Monday, November 16, 2015

Tributes to My Teachers:
Eleanor Spiers, 7th Grade English

Eleanor Spiers at Spalding Drive Elementary school in Fulton County, north of Atlanta, seems more remarkable to me every year that I teach seventh grade myself. 

We had no books, not even workbooks, only a classroom set of very dull grammar exercises. We sat in neat rows. We met her class just before lunch, just after a class called "Spelling" where my classmates mercilessly reduced the soft-spoken spelling teacher to tears by interrupting and ridiculing her. (I didn't -- that class was agony for me.) But then we'd file across the hall to Mrs. Spiers, who never raised her voice, never punished anyone, and never had to. We never interrupted. We never misbehaved. 

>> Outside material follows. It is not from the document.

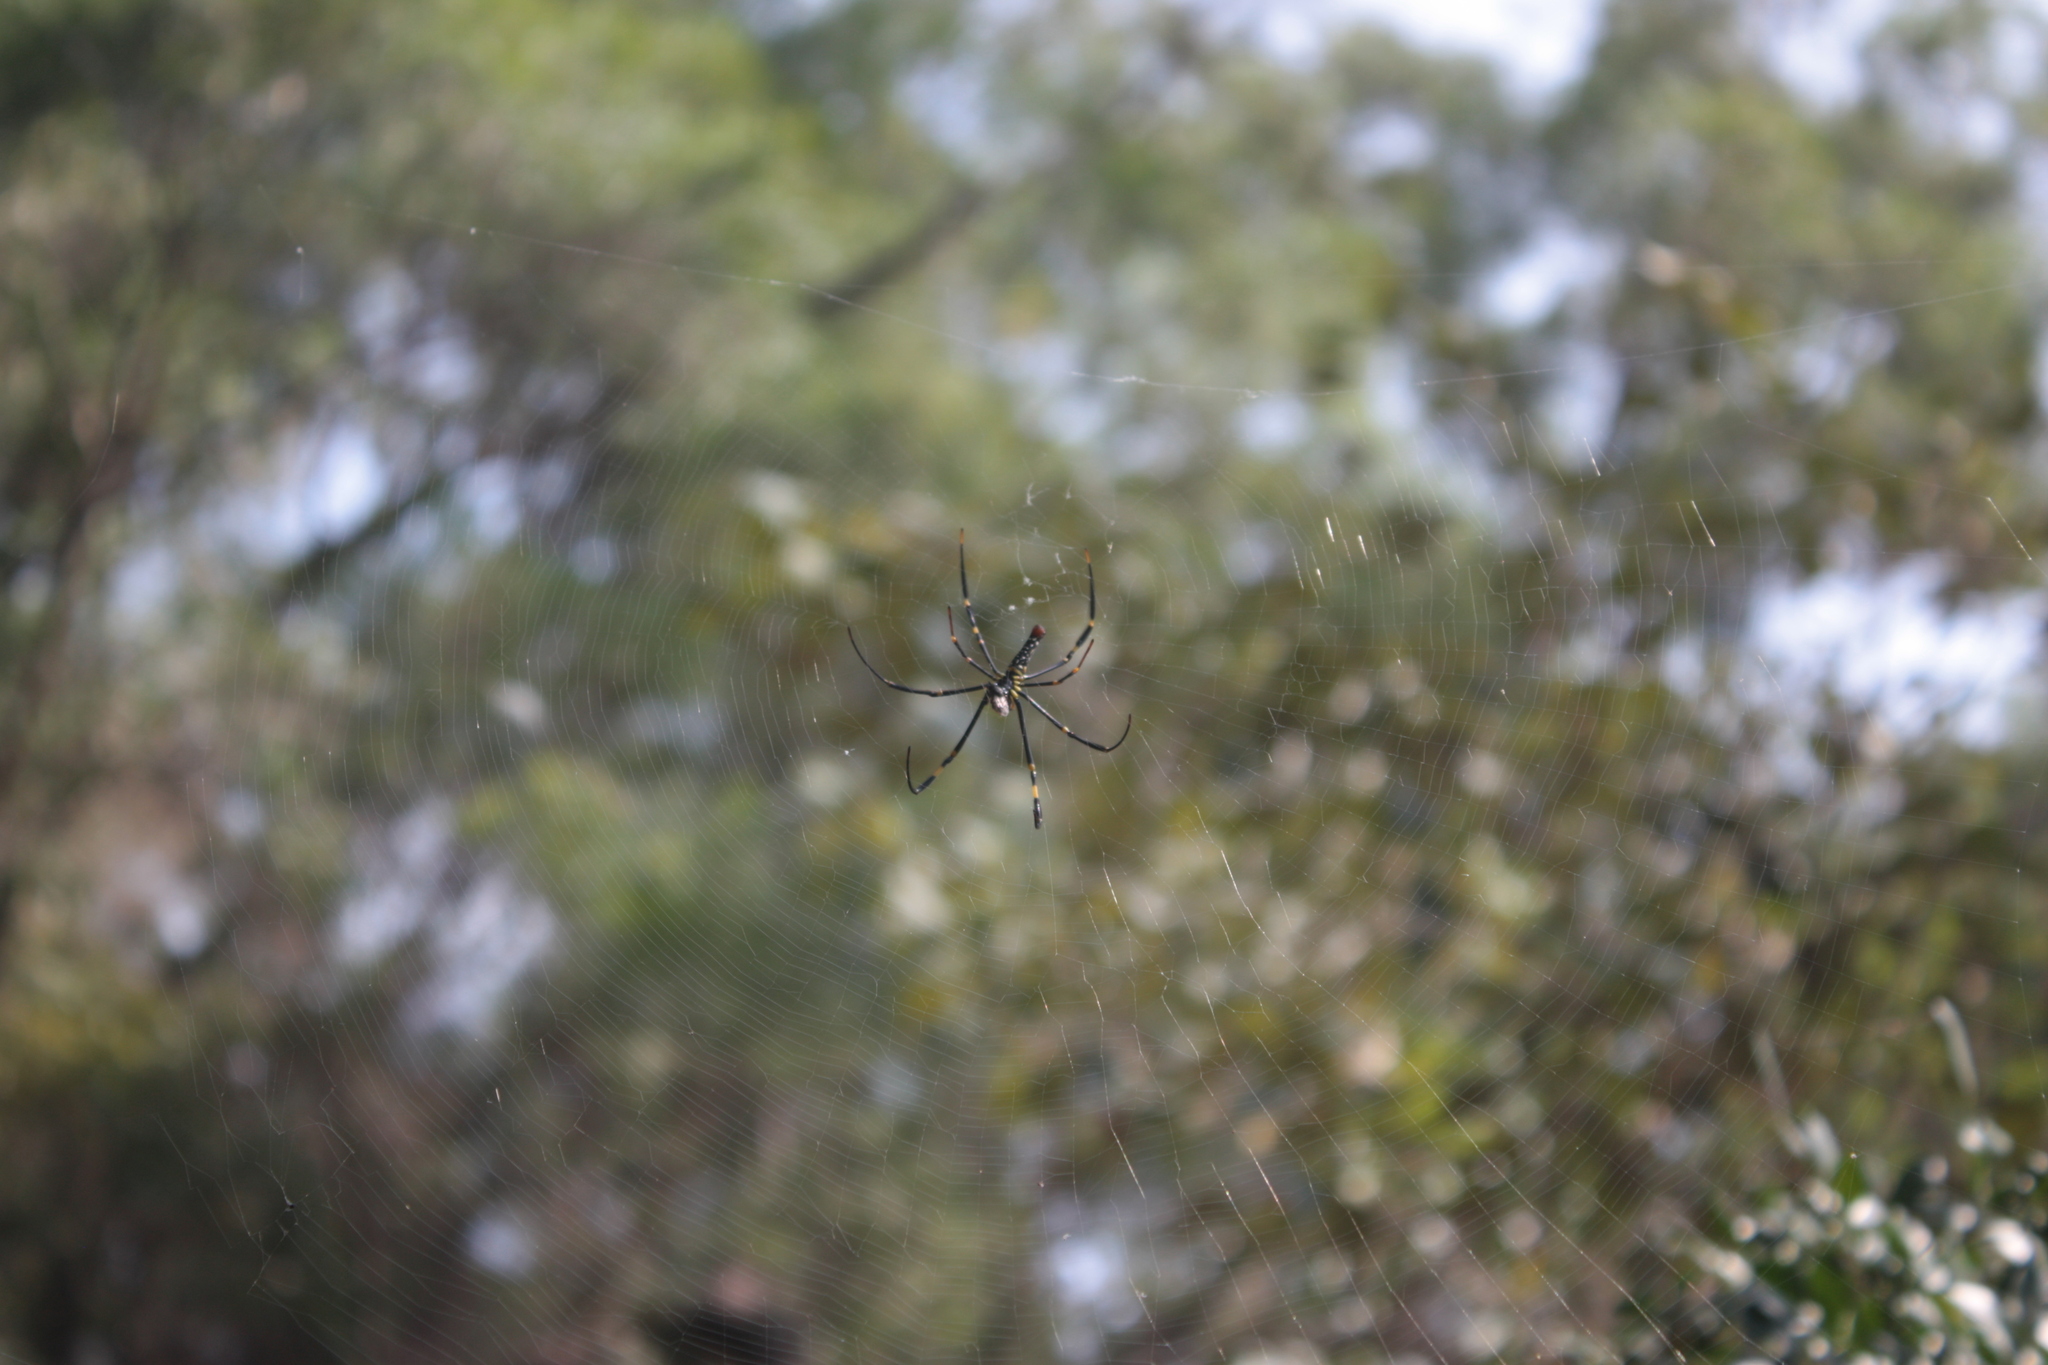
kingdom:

How did she do it? That's a mystery to me even today. A student once paid me the compliment, "You're strict, but it doesn't feel like it." That's how it felt with Mrs. Spears, and she was much more successful at that than I've ever been.

[Photo:  While we had no class text to read, Mrs. Spiers did show us Encyclopedia Brittanica's short film of Shirley Jackson's "The Lottery." The discussion that followed taught me how to test theories with citations of evidence from the story itself.  I now show the same film to my classes.]


What she taught was, I'm afraid, superfluous. My verbs had agreed since third grade, and I'd used commas and quotes correctly since fourth grade at least. From her I learned easily to diagram sentences, and never have found any use for doing so. 

What she did for her students, however, was to encourage what was good in our writing. It's the same technique that Dr. Sclater would use to teach me music composition (read more). From time to time, we would take a break from grammar exercises, and she would have us write stories that we could read aloud to the class. 

My first story was, I'm afraid, more sermon than story. It told of a boy who wanders off alone in a public place and gets in trouble with delinquents. He escapes, barely, and concludes that he has learned his lesson. She praised it to the class as a prime example of "dry humor."   I had no idea what she was talking about. She explained, "The story seems to be serious, but that's what's funny. It makes fun of that kind of preachy story that tries to teach children a lesson." 

She was wrong (or, as I think now, she was pretending to be wrong). I truly had taken my preachy story seriously. But I tried from then on to live up to her opinion of my work.